To create realistic dialogue, I was once instructed to eavesdrop on conversations. Write it down without the he said, she said clarification. “It will become obvious who’s saying what,” I was told. Clearly, she wasn’t eavesdropping at The Bar at The Four Seasons where nothing happens and everything is whispered between clicks of glasses.
If you’re sitting at the bar, and you look up toward the ceiling, your immediate instinct will be to hop off your chair and run. Thin uniform shards of steel float in the air, hanging from fishing wire. Once you overcome your flight instinct, you want to touch it. You can almost feel the ceiling beneath your hand; it feels like a nail statue from The Sharper Image. The lengthy rectangular windows are dressed in chain mail, and as the light hits, you’re certain the walls are moving. I sat in my chair, taking it all in, along with a really lovely Sancerre, and it got me to thinking about pennies in wishing fountains. I think it was the metal curtains, which looked like neatly fallen stacks of polished pennies. It was beautiful and warm in a way I never thought gray metal could be. It feels like you’re in an Escher drawing, lost in some stereogram world where things pop at you after staring for long enough.
You lose yourself. But I guess that’s true with all mostly-empty hotel bars. You always feel like a stranger in them. They’re the same everywhere, regardless of the city. They smell of mahogany, linen, and brass polish; they smell like London.

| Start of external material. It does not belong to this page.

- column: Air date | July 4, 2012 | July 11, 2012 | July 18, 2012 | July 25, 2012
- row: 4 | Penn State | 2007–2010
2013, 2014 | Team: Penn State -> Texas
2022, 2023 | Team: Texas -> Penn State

Sometimes our lives feel so small and insular. We know our friends and all their stories, but on our way to work, we see a city full of quick-paced strangers, with their own friends and insular stories. They all have favorite tv shows and pet names for their friends, and we know none of their secrets. Yet, we still live small. I like half-empty hotel bars that will never feel half-full. They let me feel like a stranger at a beginning.